Der erste Aufschlag – Angstfrei
Du stehst am Grundlinie, der Ball fliegt, dein Herz pocht. Das ist keine Frage von Talent, sondern von Haltung. Schau, du musst das Spiel nicht als Monster sehen, sondern als Dialog. Der Aufschlag ist das Erste, was du kontrollierst, also mach ihn zu deinem Ritual. Nimm die Grundposition: Füße schulterbreit, Gewicht leicht nach vorn verlagert, Schläger locker. Dann atme ein, wirf den Ball und treffe ihn in der höchsten Spitze – das ist kein Zufall, das ist Präzision. Und warum das funktioniert? Weil du den Rhythmus festigst, bevor du überhaupt nach dem Platz läufst. Zwei Sekunden: Ball, Schläger, Treffer. Das reicht.
Ausrüstung: Mehr als ein Schläger
Der Schläger ist das Kernstück, aber vergiss nicht das Schuhwerk. Du willst keine Schlittschuhe auf Sand tragen – wähle Tennis- und keine Lauf- oder Hallenschuhe. Grip, Dämpfung, Stabilität – alles zählt. Und die Kleidung? Leicht, atmungsaktiv, keine schweren Hosen. Hier ein Tipp: Investiere in ein gutes Band für das Handgelenk; das verhindert Verletzungen, die dich früher aus dem Spiel werfen. Außerdem, achte auf den Bespannungsgrad. Zu lockere Saiten geben dir Power, zu enge Saiten geben dir Kontrolle. Finde die goldene Mitte. Ein kurzer Test: Schlägst du den Ball länger, wenn du die Saiten leicht spannst? Probier es aus.

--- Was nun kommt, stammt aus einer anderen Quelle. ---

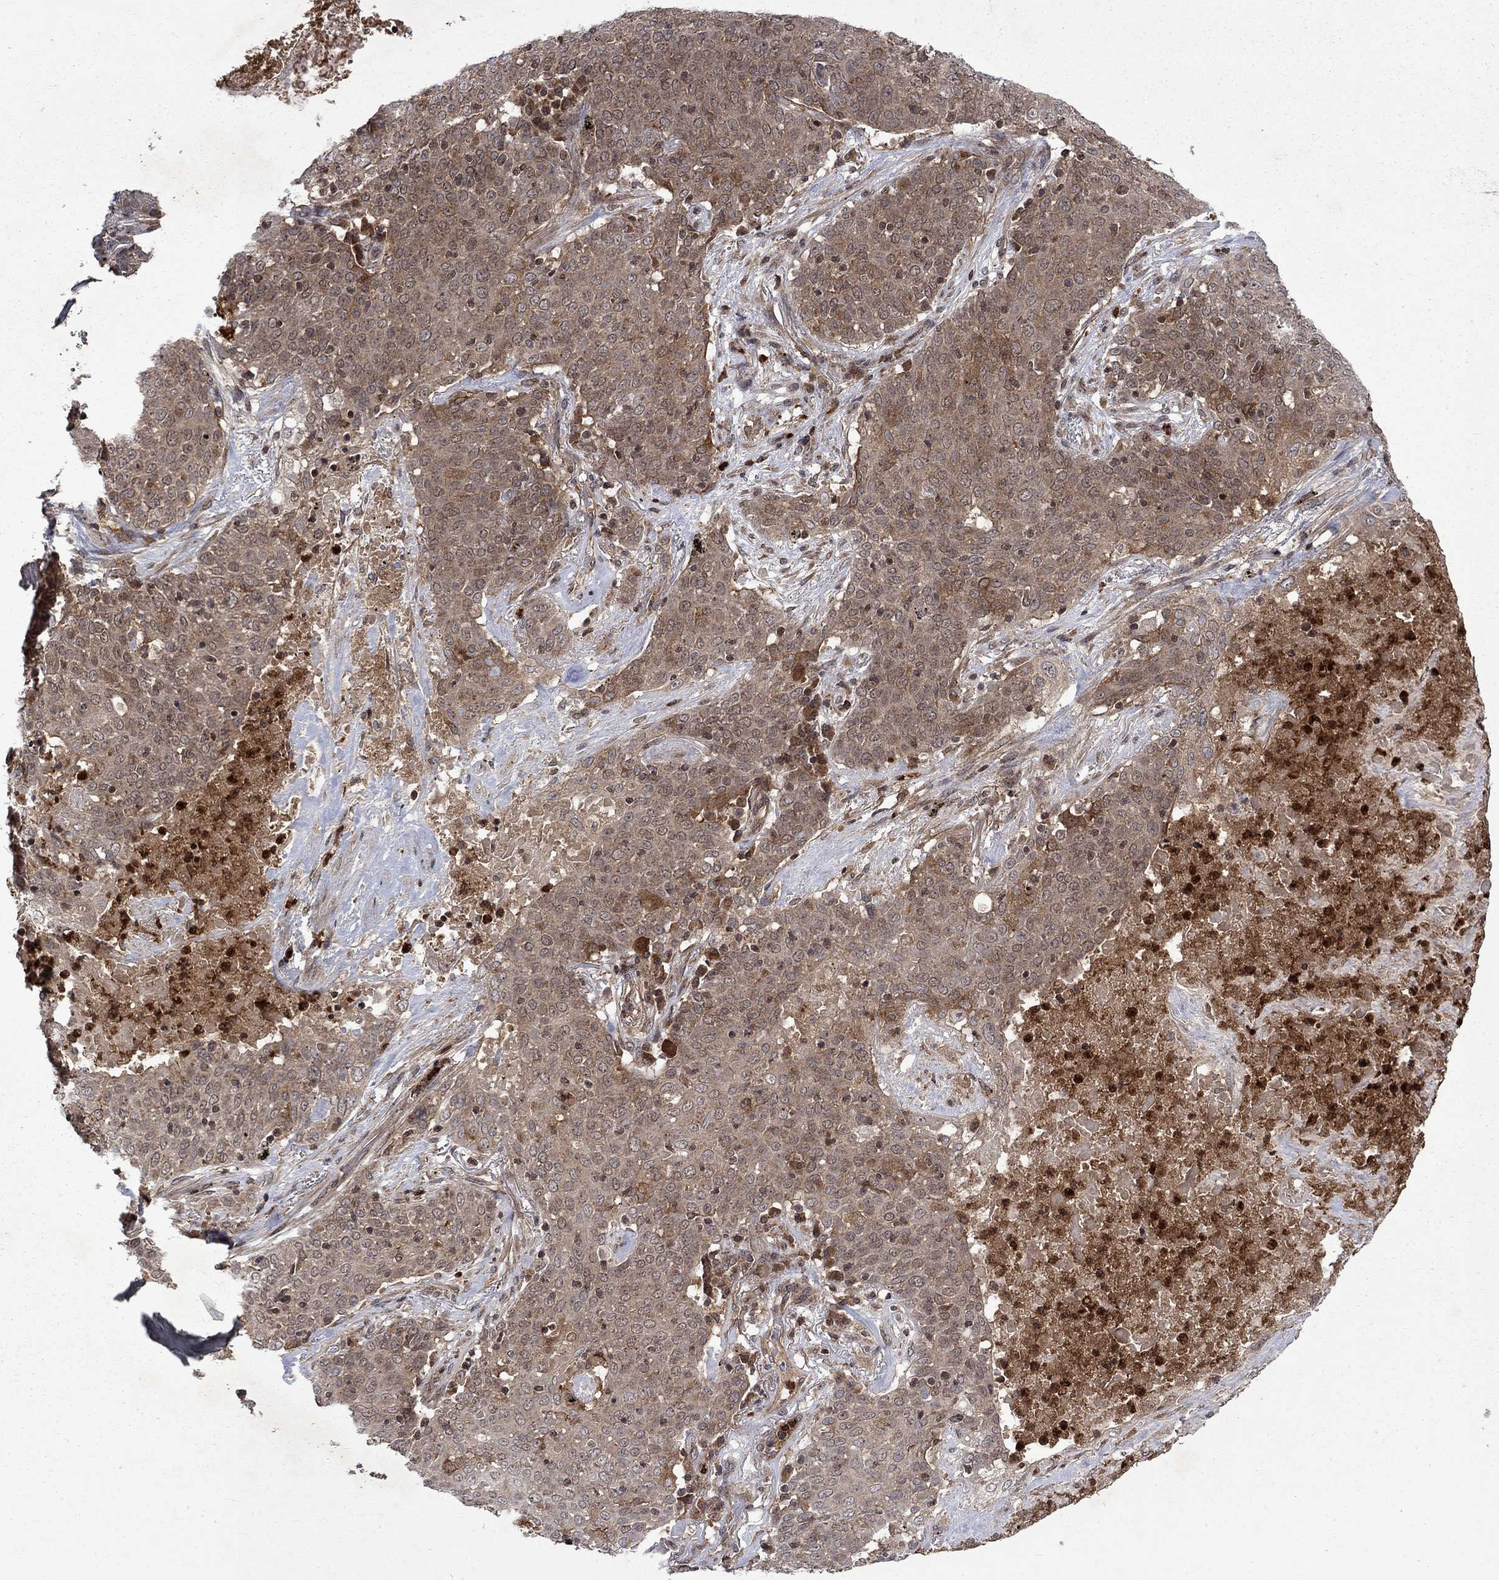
{"staining": {"intensity": "weak", "quantity": "<25%", "location": "cytoplasmic/membranous"}, "tissue": "lung cancer", "cell_type": "Tumor cells", "image_type": "cancer", "snomed": [{"axis": "morphology", "description": "Squamous cell carcinoma, NOS"}, {"axis": "topography", "description": "Lung"}], "caption": "Immunohistochemistry image of neoplastic tissue: squamous cell carcinoma (lung) stained with DAB (3,3'-diaminobenzidine) demonstrates no significant protein staining in tumor cells.", "gene": "TMEM33", "patient": {"sex": "male", "age": 82}}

Grundlagen: Griff, Stand, Schwung
Der Griff ist das Fundament. Wenn du ihn zu fest packst, verkokst du die Bewegung, wenn du ihn zu locker lässt, verlierst du die Kraft. Der Eastern Grip ist für Anfänger die beste Wahl – wenig Finger, viel Flexibilität. Dann kommt der Stand: Der linke Fuß zeigt zur Grundlinie, der rechte Fuß leicht nach hinten. Das ist Balance, das ist Stabilität. Jetzt der Schwung: Der Oberarm führt, das Handgelenk folgt, die Hüfte rotiert. Kein Rasen, kein Fliegen, nur ein flüssiger Bewegungsablauf. Und hier ein Hinweis: Wiederholungen bauen Muskelgedächtnis, also übe den Grundschlag täglich. Nicht nur im Training, sondern auch im Garten. Schnapp dir einen Ball, wirf ihn gegen die Wand, spüre den Rhythmus. So entsteht das Gefühl, dass du das Spiel kontrollierst, nicht umgekehrt.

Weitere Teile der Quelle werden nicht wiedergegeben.